====== Reading text ======
Is D's grammar really context-free?

I've posted this on the D newsgroup some months ago, but for some reason, the answer never really convinced me, so I thought I'd ask it here.

The grammar of D is apparently context-free.

The grammar of C++, however, isn't (even without macros). (Please read this carefully!)

Now granted, I know nothing (officially) about compilers, lexers, and parsers. All I know is from what I've learned on the web.
And here is what (I believe) I have understood regarding context, in not-so-technical lingo:

The grammar of a language is context-free if and only if you can always understand the meaning (though not necessarily the exact behavior) of a given piece of its code without needing to "look" anywhere else.

Or, in even less rigor:

The grammar cannot be context-free if I need I can't tell the type of an expression just by looking at it.

So, for example, C++ fails the context-free test because the meaning of confusing<sizeof(x)>::q < 3 > (2) depends on the value of q.

So far, so good.

Now my question is: Can the same thing be said of D?

In D, hashtables can be created through a Value[Key] declaration, for example

int[string] peoplesAges;   // Maps names to ages

Static arrays can be defined in a similar syntax:

int[3] ages;   // Array of 3 elements

And templates can be used to make them confusing:

template Test1(T...)
{
    alias int[T[0]] Test;
}

template Test2(U...)
{
    alias int[U] Test2;  // LGTM
}

Test1!(5) foo;
Test1!(int) bar;
Test2!(int) baz;  // Guess what? It's invalid code.

This means that I cannot tell the meaning of T[0] or U just by looking at it (i.e. it could be a number, it could be a data type, or it could be a tuple of God-knows-what). I can't even tell if the expression is grammatically valid (since int[U] certainly isn't -- you can't have a hashtable with tuples as keys or values).
====== Dataset entries ======
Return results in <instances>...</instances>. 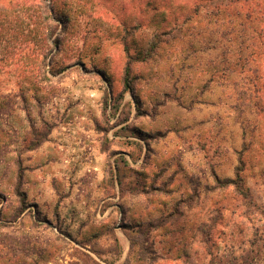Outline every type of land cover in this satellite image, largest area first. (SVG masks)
<instances>
[{"label":"rangeland","instance_id":"1","mask_svg":"<svg viewBox=\"0 0 264 264\" xmlns=\"http://www.w3.org/2000/svg\"><path fill=\"white\" fill-rule=\"evenodd\" d=\"M39 1L0 0V264H264V0H52L59 51Z\"/></svg>","mask_w":264,"mask_h":264},{"label":"trees","instance_id":"2","mask_svg":"<svg viewBox=\"0 0 264 264\" xmlns=\"http://www.w3.org/2000/svg\"><path fill=\"white\" fill-rule=\"evenodd\" d=\"M38 5L43 9L44 11L43 19H44V22L47 23V26H45L44 29H42L41 31V37L44 39V41H47L48 44L51 45L54 49H57L59 51L60 46H61V36L64 33L65 28L68 27L70 17L67 14H63L62 16L63 18L62 17L59 18L56 12V9H55V4L52 2V0H50L49 3L46 0H40L38 2ZM31 7L32 6L30 4L26 7V9L29 11ZM6 9L0 8V12L5 14V12H7ZM59 25H62V28L60 32L56 33ZM44 45H47V44H44ZM45 50L47 49L45 48ZM214 179L216 183H218L222 187L233 185L235 187L236 192L239 195H242L243 197H249V194H247V192L241 188V184H240L241 179L239 175H237V177L235 178V181L234 180L221 181L217 177H214Z\"/></svg>","mask_w":264,"mask_h":264}]
</instances>
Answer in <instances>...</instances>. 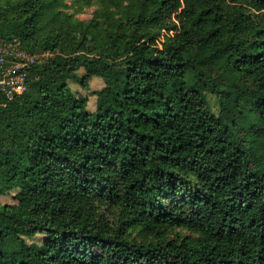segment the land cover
I'll return each mask as SVG.
<instances>
[{"label":"trees","instance_id":"1","mask_svg":"<svg viewBox=\"0 0 264 264\" xmlns=\"http://www.w3.org/2000/svg\"><path fill=\"white\" fill-rule=\"evenodd\" d=\"M104 1L0 0L50 54L0 105V264H264V0Z\"/></svg>","mask_w":264,"mask_h":264},{"label":"built area","instance_id":"2","mask_svg":"<svg viewBox=\"0 0 264 264\" xmlns=\"http://www.w3.org/2000/svg\"><path fill=\"white\" fill-rule=\"evenodd\" d=\"M49 53H36L21 40L0 41V105L26 91L28 69L41 64Z\"/></svg>","mask_w":264,"mask_h":264},{"label":"rangeland","instance_id":"3","mask_svg":"<svg viewBox=\"0 0 264 264\" xmlns=\"http://www.w3.org/2000/svg\"><path fill=\"white\" fill-rule=\"evenodd\" d=\"M63 2H64V6L60 10L64 13L71 15L75 20L84 23H89L92 20L96 19L98 17V12L104 11L106 6H110L108 1H104V0H63ZM160 40H162V37L160 38ZM25 46L34 52L33 48L30 45L25 44ZM48 56H50V54ZM83 73L84 72L81 70L79 71L78 74L83 75ZM90 74H91V78L89 79L88 91H83L78 85L73 83L69 84L71 89L78 94L80 93L88 97L94 91L100 90L103 87V81L94 67L90 68ZM89 99L90 101L87 105V110L89 112H92L95 109L94 107L95 100L94 97L91 96L89 97ZM210 102L214 106V110H215L216 109L215 101L213 97H210ZM15 193H16L15 191H12L5 196H1L0 205H5V204L12 205L15 208V212L19 215L21 213V210L17 208L16 201L13 200V196L15 195ZM109 216L112 221L116 222V216L114 212L109 214ZM175 233L185 234V232H182L181 230H175L173 235ZM43 237H44L43 235L38 234L31 238L30 237L25 238V240L28 244H32V243L40 244L43 241ZM131 238L135 241L142 240V237L139 235V233L135 231L131 232Z\"/></svg>","mask_w":264,"mask_h":264}]
</instances>
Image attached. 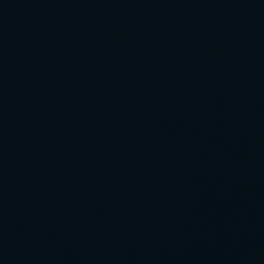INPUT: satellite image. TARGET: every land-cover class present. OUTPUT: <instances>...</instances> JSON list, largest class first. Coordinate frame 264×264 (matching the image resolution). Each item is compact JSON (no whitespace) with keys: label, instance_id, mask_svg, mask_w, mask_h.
<instances>
[{"label":"water","instance_id":"water-1","mask_svg":"<svg viewBox=\"0 0 264 264\" xmlns=\"http://www.w3.org/2000/svg\"><path fill=\"white\" fill-rule=\"evenodd\" d=\"M0 264H264V0H0Z\"/></svg>","mask_w":264,"mask_h":264}]
</instances>
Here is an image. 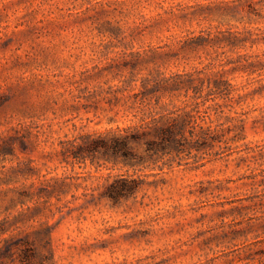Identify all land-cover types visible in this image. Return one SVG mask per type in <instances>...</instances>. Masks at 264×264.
Listing matches in <instances>:
<instances>
[{"label":"rangeland","instance_id":"rangeland-1","mask_svg":"<svg viewBox=\"0 0 264 264\" xmlns=\"http://www.w3.org/2000/svg\"><path fill=\"white\" fill-rule=\"evenodd\" d=\"M184 113L180 152L91 143ZM24 251L264 264V0H0V260Z\"/></svg>","mask_w":264,"mask_h":264},{"label":"trees","instance_id":"trees-1","mask_svg":"<svg viewBox=\"0 0 264 264\" xmlns=\"http://www.w3.org/2000/svg\"><path fill=\"white\" fill-rule=\"evenodd\" d=\"M197 111V110H196ZM171 113V112H168ZM132 127L118 128L116 132L111 133L108 137L91 140L95 143V148L103 147L109 149L114 156H121L125 163L138 162L143 158L142 154H137L134 151L135 145L146 144L145 150L156 152L159 149L167 152L169 147H174L177 152L183 151L187 143V137L182 132L184 125H189L191 128L197 126L196 118L194 115L184 113L182 116L175 117L169 116L165 122H157L153 120L150 123L147 121ZM200 133L194 134L190 131V137L193 138L197 135L205 142L206 136L209 133V128L203 129L199 125ZM126 179L116 180L113 189L109 191L111 198H117L123 195L126 191L131 190L132 187L128 186ZM119 185V186H118ZM30 252H23V259L29 264L31 262ZM3 255H7L4 253ZM0 264H3L0 260Z\"/></svg>","mask_w":264,"mask_h":264}]
</instances>
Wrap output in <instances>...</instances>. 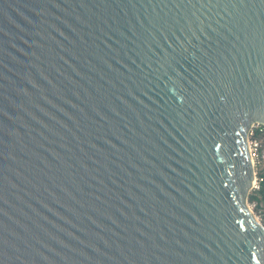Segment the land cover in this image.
======
> Problem description
According to the post about D's grammar, what declaration syntax creates hashtables in D?

> Answer to the task
A Value[Key] declaration, such as int[string] peoplesAges.